Problem to solve →
Reproduce every line of text in the data below without changing anything, and leave the pictures out of your answer.

Materials provided →

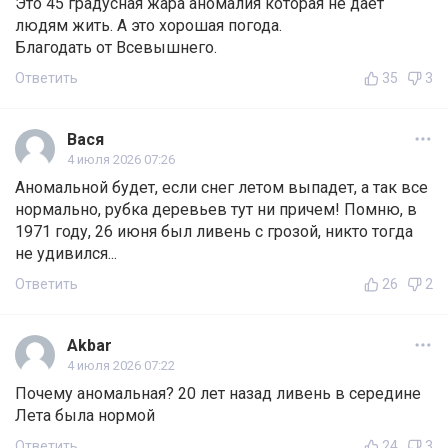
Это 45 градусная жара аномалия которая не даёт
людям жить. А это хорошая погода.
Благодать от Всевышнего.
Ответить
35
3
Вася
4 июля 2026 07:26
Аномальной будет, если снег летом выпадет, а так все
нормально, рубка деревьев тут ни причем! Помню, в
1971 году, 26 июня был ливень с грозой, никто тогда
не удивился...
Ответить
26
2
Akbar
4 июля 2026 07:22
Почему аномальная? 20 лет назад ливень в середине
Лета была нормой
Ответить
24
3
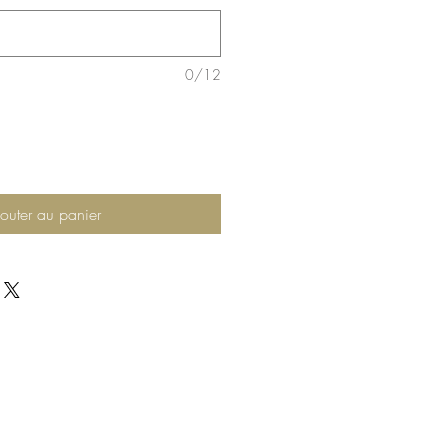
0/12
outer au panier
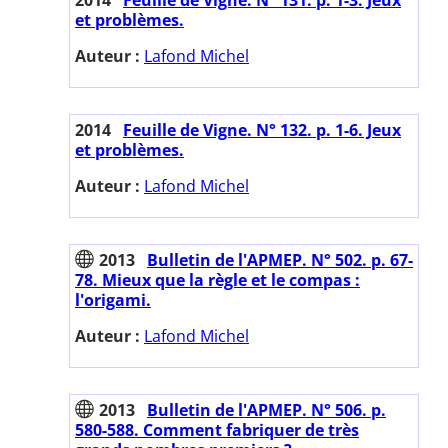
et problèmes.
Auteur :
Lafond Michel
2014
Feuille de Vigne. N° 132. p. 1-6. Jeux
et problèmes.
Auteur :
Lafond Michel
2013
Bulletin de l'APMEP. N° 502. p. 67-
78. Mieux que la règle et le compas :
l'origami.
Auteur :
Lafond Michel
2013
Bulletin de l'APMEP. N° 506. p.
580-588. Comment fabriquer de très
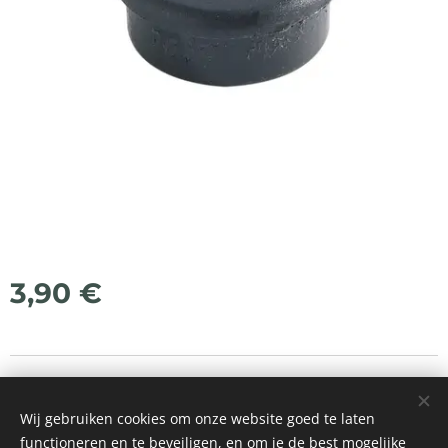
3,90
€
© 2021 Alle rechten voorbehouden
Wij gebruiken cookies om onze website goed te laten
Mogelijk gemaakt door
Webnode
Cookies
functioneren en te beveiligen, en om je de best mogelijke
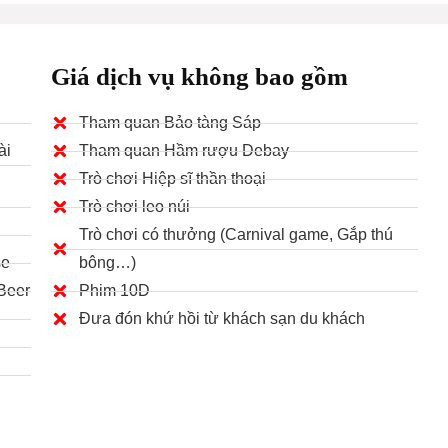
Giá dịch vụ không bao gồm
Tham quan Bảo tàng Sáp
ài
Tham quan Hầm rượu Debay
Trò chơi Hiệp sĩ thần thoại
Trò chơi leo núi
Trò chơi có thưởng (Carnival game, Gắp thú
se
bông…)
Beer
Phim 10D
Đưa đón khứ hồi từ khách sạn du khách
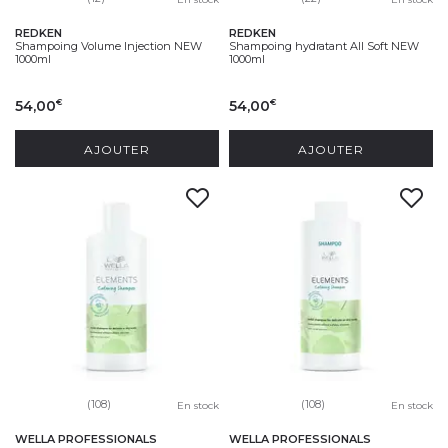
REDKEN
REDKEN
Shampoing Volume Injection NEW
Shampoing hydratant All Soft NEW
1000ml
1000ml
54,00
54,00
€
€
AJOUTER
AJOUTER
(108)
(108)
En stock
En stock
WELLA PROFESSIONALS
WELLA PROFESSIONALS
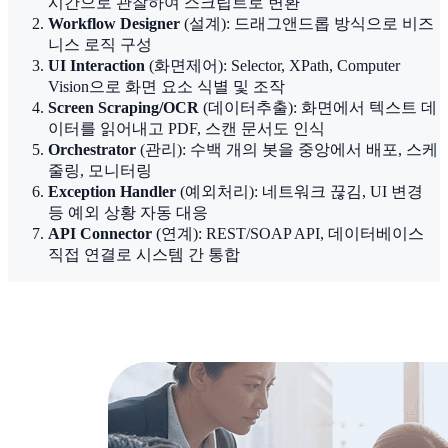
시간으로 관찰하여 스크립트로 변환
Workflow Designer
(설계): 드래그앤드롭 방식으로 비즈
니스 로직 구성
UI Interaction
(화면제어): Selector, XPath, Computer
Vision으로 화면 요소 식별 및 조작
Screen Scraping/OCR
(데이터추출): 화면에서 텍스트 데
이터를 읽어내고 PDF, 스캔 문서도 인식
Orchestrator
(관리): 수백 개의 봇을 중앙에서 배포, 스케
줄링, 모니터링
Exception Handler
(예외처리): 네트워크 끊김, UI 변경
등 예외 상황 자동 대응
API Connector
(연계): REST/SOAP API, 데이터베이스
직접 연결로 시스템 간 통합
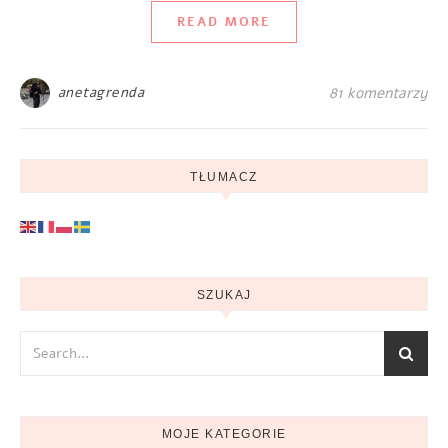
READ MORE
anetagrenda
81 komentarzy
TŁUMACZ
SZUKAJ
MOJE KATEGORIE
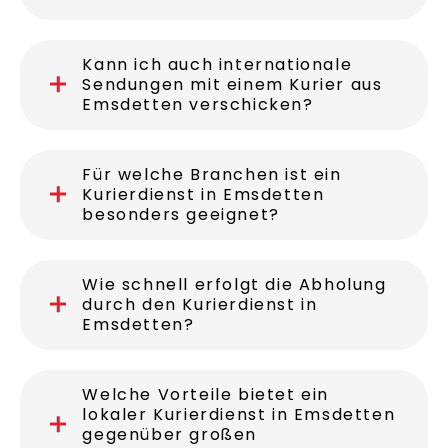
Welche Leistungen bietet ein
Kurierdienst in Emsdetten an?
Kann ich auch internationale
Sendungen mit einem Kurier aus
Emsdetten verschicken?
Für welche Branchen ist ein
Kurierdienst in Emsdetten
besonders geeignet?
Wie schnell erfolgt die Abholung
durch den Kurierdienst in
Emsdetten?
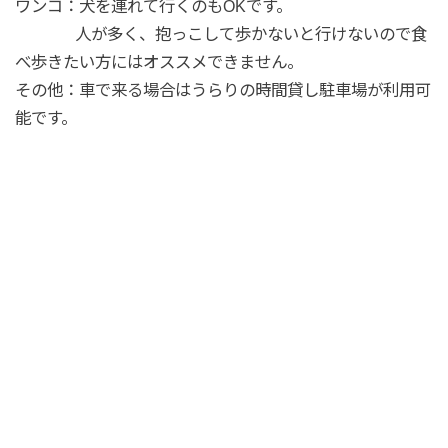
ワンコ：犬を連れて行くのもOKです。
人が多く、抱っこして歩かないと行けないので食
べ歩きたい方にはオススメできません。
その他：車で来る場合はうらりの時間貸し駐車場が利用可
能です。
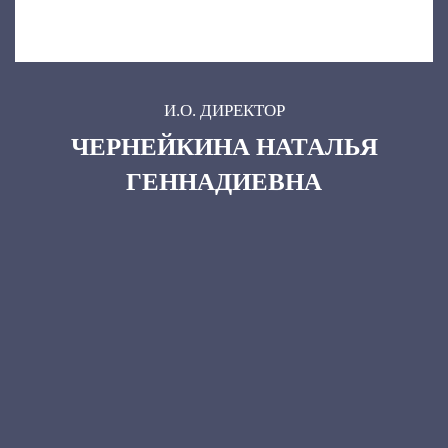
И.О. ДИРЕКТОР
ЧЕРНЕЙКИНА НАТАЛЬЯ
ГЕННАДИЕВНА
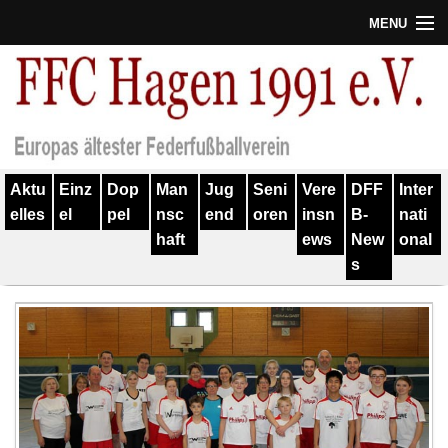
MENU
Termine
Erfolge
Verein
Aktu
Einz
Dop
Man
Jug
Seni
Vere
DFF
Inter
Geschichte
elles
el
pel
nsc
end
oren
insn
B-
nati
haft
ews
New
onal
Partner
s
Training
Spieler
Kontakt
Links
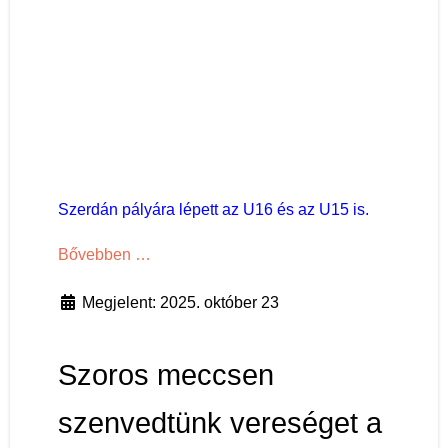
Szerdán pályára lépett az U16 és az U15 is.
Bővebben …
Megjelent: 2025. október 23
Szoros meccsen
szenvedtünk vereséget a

Exercise answer →
Это 45 градусная жара аномалия которая не даёт
людям жить. А это хорошая погода.
Благодать от Всевышнего.
Ответить
35
3
Вася
4 июля 2026 07:26
Аномальной будет, если снег летом выпадет, а так все
нормально, рубка деревьев тут ни причем! Помню, в
1971 году, 26 июня был ливень с грозой, никто тогда
не удивился...
Ответить
26
2
Akbar
4 июля 2026 07:22
Почему аномальная? 20 лет назад ливень в середине
Лета была нормой
Ответить
24
3
0/12
outer au panier
et problèmes.
Auteur :
Lafond Michel
2014
Feuille de Vigne. N° 132. p. 1-6. Jeux
et problèmes.
Auteur :
Lafond Michel
2013
Bulletin de l'APMEP. N° 502. p. 67-
78. Mieux que la règle et le compas :
l'origami.
Auteur :
Lafond Michel
2013
Bulletin de l'APMEP. N° 506. p.
580-588. Comment fabriquer de très
3,90
€
© 2021 Alle rechten voorbehouden
Wij gebruiken cookies om onze website goed te laten
Mogelijk gemaakt door
Webnode
Cookies
functioneren en te beveiligen, en om je de best mogelijke
Giá dịch vụ không bao gồm
Tham quan Bảo tàng Sáp
ài
Tham quan Hầm rượu Debay
Trò chơi Hiệp sĩ thần thoại
Trò chơi leo núi
Trò chơi có thưởng (Carnival game, Gắp thú
se
bông…)
Beer
Phim 10D
Đưa đón khứ hồi từ khách sạn du khách
REDKEN
REDKEN
Shampoing Volume Injection NEW
Shampoing hydratant All Soft NEW
1000ml
1000ml
54,00
54,00
€
€
AJOUTER
AJOUTER
(108)
(108)
En stock
En stock
WELLA PROFESSIONALS
WELLA PROFESSIONALS
시간으로 관찰하여 스크립트로 변환
Workflow Designer
(설계): 드래그앤드롭 방식으로 비즈
니스 로직 구성
UI Interaction
(화면제어): Selector, XPath, Computer
Vision으로 화면 요소 식별 및 조작
Screen Scraping/OCR
(데이터추출): 화면에서 텍스트 데
이터를 읽어내고 PDF, 스캔 문서도 인식
Orchestrator
(관리): 수백 개의 봇을 중앙에서 배포, 스케
줄링, 모니터링
Exception Handler
(예외처리): 네트워크 끊김, UI 변경
등 예외 상황 자동 대응
API Connector
(연계): REST/SOAP API, 데이터베이스
직접 연결로 시스템 간 통합
READ MORE
anetagrenda
81 komentarzy
TŁUMACZ
SZUKAJ
MOJE KATEGORIE
Welche Leistungen bietet ein
Kurierdienst in Emsdetten an?
Kann ich auch internationale
Sendungen mit einem Kurier aus
Emsdetten verschicken?
Für welche Branchen ist ein
Kurierdienst in Emsdetten
besonders geeignet?
Wie schnell erfolgt die Abholung
durch den Kurierdienst in
Emsdetten?
ワンコ：犬を連れて行くのもOKです。
人が多く、抱っこして歩かないと行けないので食
べ歩きたい方にはオススメできません。
その他：車で来る場合はうらりの時間貸し駐車場が利用可
能です。
И.О. ДИРЕКТОР
ЧЕРНЕЙКИНА НАТАЛЬЯ
ГЕННАДИЕВНА
MENU
Termine
Erfolge
Verein
Aktu
Einz
Dop
Man
Jug
Seni
Vere
DFF
Inter
Geschichte
elles
el
pel
nsc
end
oren
insn
B-
nati
haft
ews
New
onal
Partner
s
Training
Spieler
Kontakt
Links
Szerdán pályára lépett az U16 és az U15 is.
Bővebben …
Megjelent: 2025. október 23
Szoros meccsen
szenvedtünk vereséget a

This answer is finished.